[Opening Data to process section]

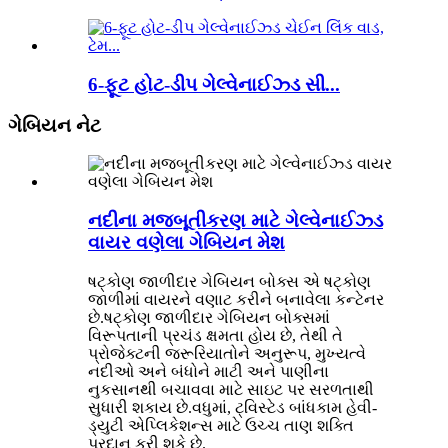
6-ફૂટ હોટ-ડીપ ગેલ્વેનાઈઝ્ડ સી...
ગેબિયન નેટ
નદીના મજબૂતીકરણ માટે ગેલ્વેનાઈઝ્ડ
વાયર વણેલા ગેબિયન મેશ
ષટ્કોણ જાળીદાર ગેબિયન બોક્સ એ ષટ્કોણ
જાળીમાં વાયરને વણાટ કરીને બનાવેલા કન્ટેનર
છે.ષટ્કોણ જાળીદાર ગેબિયન બોક્સમાં
વિરૂપતાની પ્રચંડ ક્ષમતા હોય છે, તેથી તે
પ્રોજેક્ટની જરૂરિયાતોને અનુરૂપ, મુખ્યત્વે
નદીઓ અને બંધોને માટી અને પાણીના
નુકસાનથી બચાવવા માટે સાઇટ પર સરળતાથી
સુધારી શકાય છે.વધુમાં, ટ્વિસ્ટેડ બાંધકામ હેવી-
ડ્યુટી એપ્લિકેશન્સ માટે ઉચ્ચ તાણ શક્તિ
પ્રદાન કરી શકે છે.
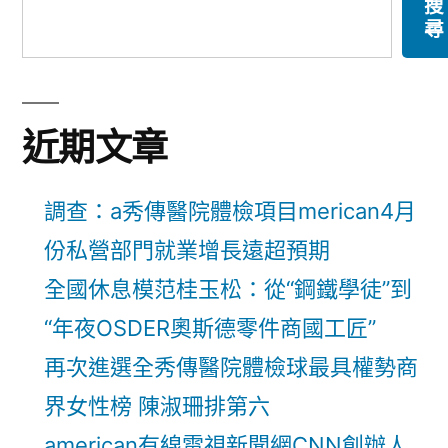
搜
尋
近期文章
調查：a秀傳醫院體檢項目merican4月
份私營部門就業增長遠超預期
全國休息模范桂玉松：從“鋼鐵學徒”到
“年夜OSDER奧斯德零件商國工匠”
再次進選全秀傳醫院體檢球最具權勢商
界女性榜 陳淑珊排第六
american有線電視新聞網CNN創辦人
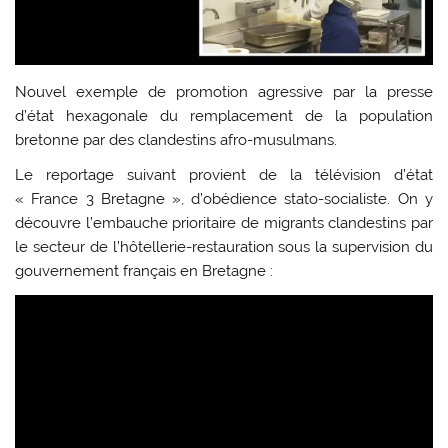
Nouvel exemple de promotion agressive par la presse
d’état hexagonale du remplacement de la population
bretonne par des clandestins afro-musulmans.
Le reportage suivant provient de la télévision d’état
« France 3 Bretagne », d’obédience stato-socialiste. On y
découvre l’embauche prioritaire de migrants clandestins par
le secteur de l’hôtellerie-restauration sous la supervision du
gouvernement français en Bretagne :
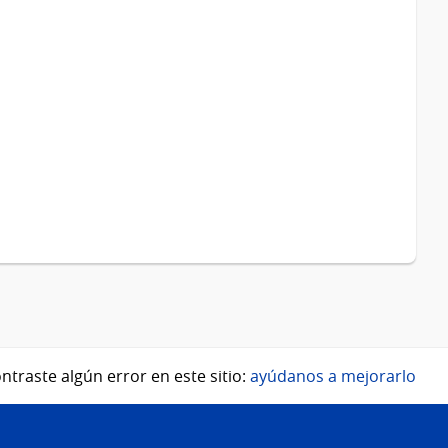
ntraste algún error en este sitio:
ayúdanos a mejorarlo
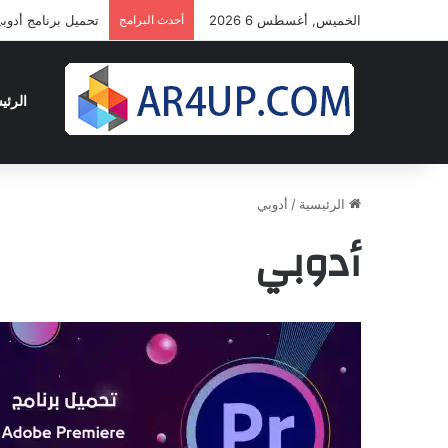
الخميس, أغسطس 6 2026
أحدث البرامج
تحميل برنامج أدوبى بريمير برو 2024 
الرئي
الرئيسية
/
أدوبي
أدوبي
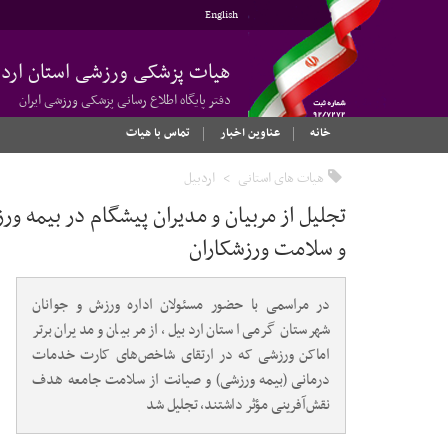
English
هیات پزشکی ورزشی استان اردب
دفتر پایگاه اطلاع رسانی پزشکی ورزشی ایران
خانه
عناوین اخبار
تماس با هیات
هیات های استانی
اردبیل
تجلیل از مربیان و مدیران پیشگام در بیمه 
و سلامت ورزشکاران
در مراسمی با حضور مسئولان اداره ورزش و جوانان
شهرستان گرمی استان اردبیل، از مربیان و مدیران برتر
اماکن ورزشی که در ارتقای شاخص‌های کارت خدمات
درمانی (بیمه ورزشی) و صیانت از سلامت جامعه هدف
نقش‌آفرینی مؤثر داشتند، تجلیل شد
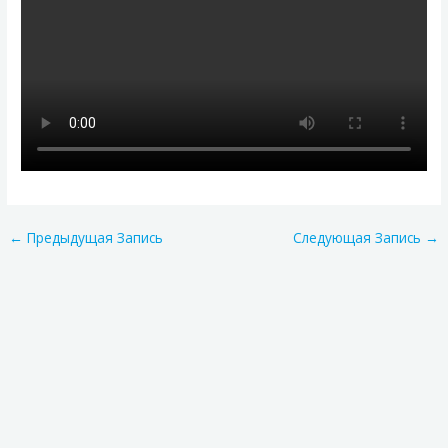
←
Предыдущая Запись
Следующая Запись
→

[Closing Data to process section]

Assignment: An exact retyping of each record, with no pictures, is the answer required.

Solution to this exercise:
6-ફૂટ હોટ-ડીપ ગેલ્વેનાઈઝ્ડ સી...
ગેબિયન નેટ
નદીના મજબૂતીકરણ માટે ગેલ્વેનાઈઝ્ડ
વાયર વણેલા ગેબિયન મેશ
ષટ્કોણ જાળીદાર ગેબિયન બોક્સ એ ષટ્કોણ
જાળીમાં વાયરને વણાટ કરીને બનાવેલા કન્ટેનર
છે.ષટ્કોણ જાળીદાર ગેબિયન બોક્સમાં
વિરૂપતાની પ્રચંડ ક્ષમતા હોય છે, તેથી તે
પ્રોજેક્ટની જરૂરિયાતોને અનુરૂપ, મુખ્યત્વે
નદીઓ અને બંધોને માટી અને પાણીના
નુકસાનથી બચાવવા માટે સાઇટ પર સરળતાથી
સુધારી શકાય છે.વધુમાં, ટ્વિસ્ટેડ બાંધકામ હેવી-
ડ્યુટી એપ્લિકેશન્સ માટે ઉચ્ચ તાણ શક્તિ
પ્રદાન કરી શકે છે.
搜
尋
近期文章
調查：a秀傳醫院體檢項目merican4月
份私營部門就業增長遠超預期
全國休息模范桂玉松：從“鋼鐵學徒”到
“年夜OSDER奧斯德零件商國工匠”
再次進選全秀傳醫院體檢球最具權勢商
界女性榜 陳淑珊排第六
american有線電視新聞網CNN創辦人
Nouvel exemple de promotion agressive par la presse
d’état hexagonale du remplacement de la population
bretonne par des clandestins afro-musulmans.
Le reportage suivant provient de la télévision d’état
« France 3 Bretagne », d’obédience stato-socialiste. On y
découvre l’embauche prioritaire de migrants clandestins par
le secteur de l’hôtellerie-restauration sous la supervision du
gouvernement français en Bretagne :
ntraste algún error en este sitio:
ayúdanos a mejorarlo
الخميس, أغسطس 6 2026
أحدث البرامج
تحميل برنامج أدوبى بريمير برو 2024 
الرئي
الرئيسية
/
أدوبي
أدوبي
English
هیات پزشکی ورزشی استان اردب
دفتر پایگاه اطلاع رسانی پزشکی ورزشی ایران
خانه
عناوین اخبار
تماس با هیات
هیات های استانی
اردبیل
تجلیل از مربیان و مدیران پیشگام در بیمه 
و سلامت ورزشکاران
در مراسمی با حضور مسئولان اداره ورزش و جوانان
شهرستان گرمی استان اردبیل، از مربیان و مدیران برتر
اماکن ورزشی که در ارتقای شاخص‌های کارت خدمات
درمانی (بیمه ورزشی) و صیانت از سلامت جامعه هدف
نقش‌آفرینی مؤثر داشتند، تجلیل شد
←
Предыдущая Запись
Следующая Запись
→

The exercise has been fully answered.